## Exercise 1
Translate this sentence from the letter on predicting high-flow nasal cannula failure into Spanish: "Earlier and more sensitive predictors of HFNC failure would be of clinical importance."
## Exercise 2
Extend the letter on predicting high-flow nasal cannula failure, picking up right after its final sentence.
___ Source extract
A Novel Index to Predict the Failure of High-Flow Nasal Cannula in Patients with Acute Hypoxemic Respiratory Failure: A Pilot Study

Dongyu Chen 1,2, Leo Heunks 3, Chun Pan 1, Jianfeng Xie 1, Haibo Qiu 1, Yi Yang 1,*, Ling Liu 1,*,
PMCID: PMC9799263  PMID: 35671485

To the Editor:

High-flow nasal cannula (HFNC) is increasingly used in patients with acute hypoxemic respiratory failure (AHRF) and has been shown to improve outcome in specific patient categories, including community acquired pneumonia (1) and after extubation (2). Because HFNC failure and delayed intubation is associated with adverse clinical outcome (3), predicting HFNC failure is of clinical importance.

In patients with pneumonia and hypoxemic failure treated with HFNC, the ROX index (oxygen saturation as measured by pulse oximetry [SpO2]/fraction of inspired oxygen [FiO2] over respiratory rate), has been validated to predict the risk for endotracheal intubation (4, 5). Increased respiratory rate, an important component of ROX, is used as an estimate for high respiratory drive, although it is well known that respiratory rate is insensitive to early changes in respiratory drive. Indeed, it has been shown that ROX worked best only after 12 hours after HFNC initiation. Earlier and more sensitive predictors of HFNC failure would be of clinical importance. Initially, elevated respiratory drive increases tidal volume (VT), but not respiratory rate (6). In addition, high VT has been linked to patient self-inflicted lung injury (P-SILI) and such may increase intubation rate in patients with AHRF (7). Taken together, from a physiological perspective, elevated VT may be a better predictor for HFNC failure compared with respiratory rate. Hence, we report an approach to measure VT generated by patients supported with HFNC and establish a novel index named VOX (Volume-OXygenation) based on VT to predict HFNC failure in patients with AHRF.
______
___ The data
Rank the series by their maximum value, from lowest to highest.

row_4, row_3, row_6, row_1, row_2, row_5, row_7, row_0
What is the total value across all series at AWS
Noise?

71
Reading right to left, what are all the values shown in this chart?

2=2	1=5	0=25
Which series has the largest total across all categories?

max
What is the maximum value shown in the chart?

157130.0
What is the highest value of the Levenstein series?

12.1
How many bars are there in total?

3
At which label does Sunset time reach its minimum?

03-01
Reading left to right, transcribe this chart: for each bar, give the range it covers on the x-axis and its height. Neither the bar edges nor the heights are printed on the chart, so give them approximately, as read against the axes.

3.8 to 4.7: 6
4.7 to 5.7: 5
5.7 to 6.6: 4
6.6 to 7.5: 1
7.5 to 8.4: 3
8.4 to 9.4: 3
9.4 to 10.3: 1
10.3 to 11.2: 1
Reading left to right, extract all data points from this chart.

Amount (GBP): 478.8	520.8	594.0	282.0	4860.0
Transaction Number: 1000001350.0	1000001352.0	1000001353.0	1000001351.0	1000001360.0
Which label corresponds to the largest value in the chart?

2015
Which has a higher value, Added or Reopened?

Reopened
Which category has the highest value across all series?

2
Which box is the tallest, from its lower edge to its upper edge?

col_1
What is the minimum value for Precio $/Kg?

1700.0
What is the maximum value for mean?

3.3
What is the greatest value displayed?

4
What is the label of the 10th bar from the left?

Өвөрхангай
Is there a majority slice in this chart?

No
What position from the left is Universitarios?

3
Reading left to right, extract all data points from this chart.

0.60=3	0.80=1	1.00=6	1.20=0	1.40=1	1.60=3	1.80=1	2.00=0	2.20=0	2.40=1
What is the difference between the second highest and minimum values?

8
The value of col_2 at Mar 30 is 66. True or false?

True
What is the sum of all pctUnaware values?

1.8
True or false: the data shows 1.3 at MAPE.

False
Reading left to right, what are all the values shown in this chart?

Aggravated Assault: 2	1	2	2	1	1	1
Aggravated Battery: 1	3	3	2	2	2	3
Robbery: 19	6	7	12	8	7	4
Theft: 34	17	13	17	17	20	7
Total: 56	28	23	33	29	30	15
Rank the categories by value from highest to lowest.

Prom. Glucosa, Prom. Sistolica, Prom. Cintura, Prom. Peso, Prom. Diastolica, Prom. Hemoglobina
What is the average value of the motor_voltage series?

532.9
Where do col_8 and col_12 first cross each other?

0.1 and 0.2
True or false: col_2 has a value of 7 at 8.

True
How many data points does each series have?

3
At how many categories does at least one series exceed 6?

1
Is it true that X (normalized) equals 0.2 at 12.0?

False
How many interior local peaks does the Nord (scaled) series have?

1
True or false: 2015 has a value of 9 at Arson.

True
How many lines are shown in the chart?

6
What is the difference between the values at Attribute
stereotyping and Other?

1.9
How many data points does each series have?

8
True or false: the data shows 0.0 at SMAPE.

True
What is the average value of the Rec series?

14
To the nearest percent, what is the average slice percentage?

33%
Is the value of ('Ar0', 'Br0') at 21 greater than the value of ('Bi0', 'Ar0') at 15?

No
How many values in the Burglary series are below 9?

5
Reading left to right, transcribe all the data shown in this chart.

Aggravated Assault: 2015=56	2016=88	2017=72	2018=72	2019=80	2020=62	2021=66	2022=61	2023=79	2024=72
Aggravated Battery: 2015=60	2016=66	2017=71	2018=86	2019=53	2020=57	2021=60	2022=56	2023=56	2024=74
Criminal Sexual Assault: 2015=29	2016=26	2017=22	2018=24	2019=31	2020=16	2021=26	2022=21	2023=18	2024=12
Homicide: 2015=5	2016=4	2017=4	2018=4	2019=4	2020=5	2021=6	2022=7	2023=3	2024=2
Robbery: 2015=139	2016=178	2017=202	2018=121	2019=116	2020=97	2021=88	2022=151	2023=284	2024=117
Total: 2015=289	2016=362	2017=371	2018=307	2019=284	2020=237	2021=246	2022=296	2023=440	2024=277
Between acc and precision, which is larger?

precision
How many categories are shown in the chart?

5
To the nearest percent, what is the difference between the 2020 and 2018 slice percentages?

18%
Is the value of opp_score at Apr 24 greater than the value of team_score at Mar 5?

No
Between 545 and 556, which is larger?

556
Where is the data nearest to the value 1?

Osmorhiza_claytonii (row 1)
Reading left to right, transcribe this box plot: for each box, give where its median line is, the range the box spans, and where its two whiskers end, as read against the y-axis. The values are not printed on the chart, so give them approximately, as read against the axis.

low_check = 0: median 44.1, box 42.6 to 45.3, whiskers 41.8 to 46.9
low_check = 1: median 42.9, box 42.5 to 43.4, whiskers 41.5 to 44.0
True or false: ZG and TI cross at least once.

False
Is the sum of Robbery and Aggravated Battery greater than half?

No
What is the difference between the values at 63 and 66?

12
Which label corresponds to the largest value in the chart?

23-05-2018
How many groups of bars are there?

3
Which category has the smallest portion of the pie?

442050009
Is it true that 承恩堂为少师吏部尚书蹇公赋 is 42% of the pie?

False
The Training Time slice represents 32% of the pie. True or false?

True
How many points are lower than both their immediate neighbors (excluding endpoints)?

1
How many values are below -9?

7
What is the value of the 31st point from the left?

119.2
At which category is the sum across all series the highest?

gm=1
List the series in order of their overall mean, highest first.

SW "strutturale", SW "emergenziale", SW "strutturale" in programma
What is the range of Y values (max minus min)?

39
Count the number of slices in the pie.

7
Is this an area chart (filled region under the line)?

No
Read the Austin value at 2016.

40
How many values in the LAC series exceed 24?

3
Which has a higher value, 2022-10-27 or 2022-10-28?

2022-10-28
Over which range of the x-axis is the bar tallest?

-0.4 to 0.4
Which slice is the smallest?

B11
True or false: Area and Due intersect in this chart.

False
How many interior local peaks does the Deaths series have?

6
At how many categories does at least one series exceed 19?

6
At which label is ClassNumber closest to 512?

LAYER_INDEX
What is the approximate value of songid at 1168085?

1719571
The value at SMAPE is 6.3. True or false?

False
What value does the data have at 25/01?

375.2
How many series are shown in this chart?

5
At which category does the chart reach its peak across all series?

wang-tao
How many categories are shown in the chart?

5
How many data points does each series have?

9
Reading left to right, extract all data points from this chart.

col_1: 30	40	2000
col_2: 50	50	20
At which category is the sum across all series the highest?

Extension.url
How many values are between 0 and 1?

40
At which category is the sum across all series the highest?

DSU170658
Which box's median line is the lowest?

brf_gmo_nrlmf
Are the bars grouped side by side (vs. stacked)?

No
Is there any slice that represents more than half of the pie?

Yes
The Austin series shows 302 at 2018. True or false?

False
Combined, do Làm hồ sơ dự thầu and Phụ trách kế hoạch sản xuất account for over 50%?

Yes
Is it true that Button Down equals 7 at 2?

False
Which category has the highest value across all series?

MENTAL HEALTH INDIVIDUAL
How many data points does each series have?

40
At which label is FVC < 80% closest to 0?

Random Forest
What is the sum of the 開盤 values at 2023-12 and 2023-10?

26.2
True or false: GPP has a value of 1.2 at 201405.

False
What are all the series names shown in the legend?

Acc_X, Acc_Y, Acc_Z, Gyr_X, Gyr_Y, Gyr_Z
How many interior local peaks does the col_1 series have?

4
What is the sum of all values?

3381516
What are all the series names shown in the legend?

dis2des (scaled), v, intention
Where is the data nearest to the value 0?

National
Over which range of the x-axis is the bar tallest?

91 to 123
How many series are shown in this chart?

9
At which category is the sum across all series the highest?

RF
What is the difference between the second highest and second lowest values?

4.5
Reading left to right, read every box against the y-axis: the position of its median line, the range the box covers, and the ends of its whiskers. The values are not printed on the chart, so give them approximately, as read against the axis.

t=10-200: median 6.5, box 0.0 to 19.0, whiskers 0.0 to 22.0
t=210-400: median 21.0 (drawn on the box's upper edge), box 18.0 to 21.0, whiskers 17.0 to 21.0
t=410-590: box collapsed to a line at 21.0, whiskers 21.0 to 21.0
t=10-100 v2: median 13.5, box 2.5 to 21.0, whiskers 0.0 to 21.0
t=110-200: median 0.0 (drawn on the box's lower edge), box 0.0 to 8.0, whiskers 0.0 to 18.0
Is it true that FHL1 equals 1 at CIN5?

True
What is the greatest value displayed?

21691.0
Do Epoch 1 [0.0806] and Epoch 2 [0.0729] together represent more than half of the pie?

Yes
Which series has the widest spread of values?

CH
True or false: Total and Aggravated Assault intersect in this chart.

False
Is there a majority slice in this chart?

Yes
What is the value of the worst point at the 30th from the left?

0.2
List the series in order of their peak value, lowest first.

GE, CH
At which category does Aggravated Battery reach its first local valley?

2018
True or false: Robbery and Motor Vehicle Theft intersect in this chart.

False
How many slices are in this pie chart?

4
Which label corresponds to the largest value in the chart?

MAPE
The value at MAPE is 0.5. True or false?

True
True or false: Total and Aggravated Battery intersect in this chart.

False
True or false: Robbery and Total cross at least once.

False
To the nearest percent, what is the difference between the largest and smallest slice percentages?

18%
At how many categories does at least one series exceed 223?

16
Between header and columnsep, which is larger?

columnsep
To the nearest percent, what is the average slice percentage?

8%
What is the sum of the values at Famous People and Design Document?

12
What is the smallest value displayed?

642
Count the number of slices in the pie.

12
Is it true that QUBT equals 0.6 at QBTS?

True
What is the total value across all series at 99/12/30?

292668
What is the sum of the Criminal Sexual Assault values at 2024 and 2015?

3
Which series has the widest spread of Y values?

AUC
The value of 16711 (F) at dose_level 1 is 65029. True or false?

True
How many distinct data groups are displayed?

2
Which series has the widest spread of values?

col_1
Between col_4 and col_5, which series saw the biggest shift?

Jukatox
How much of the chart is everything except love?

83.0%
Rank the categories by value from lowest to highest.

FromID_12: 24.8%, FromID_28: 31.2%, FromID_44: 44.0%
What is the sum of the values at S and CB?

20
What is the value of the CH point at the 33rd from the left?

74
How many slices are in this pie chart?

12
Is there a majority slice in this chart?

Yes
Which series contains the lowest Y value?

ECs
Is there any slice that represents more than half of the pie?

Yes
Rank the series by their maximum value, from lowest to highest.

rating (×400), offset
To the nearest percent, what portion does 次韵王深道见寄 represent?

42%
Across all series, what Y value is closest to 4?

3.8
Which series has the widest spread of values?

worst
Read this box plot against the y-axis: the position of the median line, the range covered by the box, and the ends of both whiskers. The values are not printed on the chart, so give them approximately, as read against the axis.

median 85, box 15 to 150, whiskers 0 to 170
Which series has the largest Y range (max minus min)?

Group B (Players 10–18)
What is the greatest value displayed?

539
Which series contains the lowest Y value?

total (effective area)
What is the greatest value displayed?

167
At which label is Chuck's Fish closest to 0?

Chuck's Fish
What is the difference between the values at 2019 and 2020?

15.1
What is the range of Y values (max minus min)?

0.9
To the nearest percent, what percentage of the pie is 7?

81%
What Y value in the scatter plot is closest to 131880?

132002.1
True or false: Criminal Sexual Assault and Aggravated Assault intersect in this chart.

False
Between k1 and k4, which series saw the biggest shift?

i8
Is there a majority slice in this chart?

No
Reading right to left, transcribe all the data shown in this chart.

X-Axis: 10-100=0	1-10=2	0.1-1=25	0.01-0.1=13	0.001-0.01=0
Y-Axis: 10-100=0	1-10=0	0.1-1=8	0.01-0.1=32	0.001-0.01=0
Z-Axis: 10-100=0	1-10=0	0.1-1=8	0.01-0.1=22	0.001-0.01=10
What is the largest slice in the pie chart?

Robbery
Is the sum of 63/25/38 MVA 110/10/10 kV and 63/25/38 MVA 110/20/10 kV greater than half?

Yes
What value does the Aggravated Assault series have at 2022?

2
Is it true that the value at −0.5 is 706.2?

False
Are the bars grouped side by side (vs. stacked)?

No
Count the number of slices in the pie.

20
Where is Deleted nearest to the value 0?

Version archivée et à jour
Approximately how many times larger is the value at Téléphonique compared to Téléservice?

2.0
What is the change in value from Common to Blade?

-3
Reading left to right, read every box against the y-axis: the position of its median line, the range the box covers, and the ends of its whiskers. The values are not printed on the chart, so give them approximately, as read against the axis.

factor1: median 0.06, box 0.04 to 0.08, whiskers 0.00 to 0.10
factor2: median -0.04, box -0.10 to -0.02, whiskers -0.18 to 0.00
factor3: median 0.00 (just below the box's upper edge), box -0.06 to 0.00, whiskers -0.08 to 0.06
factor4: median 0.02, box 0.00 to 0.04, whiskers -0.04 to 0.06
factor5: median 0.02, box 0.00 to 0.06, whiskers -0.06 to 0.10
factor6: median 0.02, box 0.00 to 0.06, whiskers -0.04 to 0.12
______
## Response 1
Unos predictores más tempranos y más sensibles del fracaso de la HFNC serían de importancia clínica.

## Response 2
Methods

This single-center prospective observational study was performed from May 2021 to January 2022 in a 60-bed ICU at Zhongda Hospital, China. The research premise was granted approval by the local Ethics Committee (2020ZDSYLL303-P01) and registered in the Chinese Clinical Trial Registry (ChiCTR2100046461). All patients admitted to ICU for AHRF and eligible for treatment with HFNC (Optiflow™, Fisher and Paykel) according to clinical protocol were screened for eligibility.

The VOX index was defined as the ratio of SpO2/FiO2 over VT. We briefly interrupted HFNC (3 min) to measure VT using a mechanical ventilator (SV800, Mindray) in noninvasive ventilation (NIV) mode, as an “NIV test”. Inspiratory support was set at 5 cmH2O and 5 cmH2O positive end-expiratory pressure level for all patients, and initial oxygen concentration was set as in HFNC. NIV was delivered through a face mask (ZS-MZ-A, Zhongshan Medical) and a double-pipe system, while minimizing leaks. In consideration of variations in VT, we recorded mean VT and respiratory rate for 1 minute under stable conditions.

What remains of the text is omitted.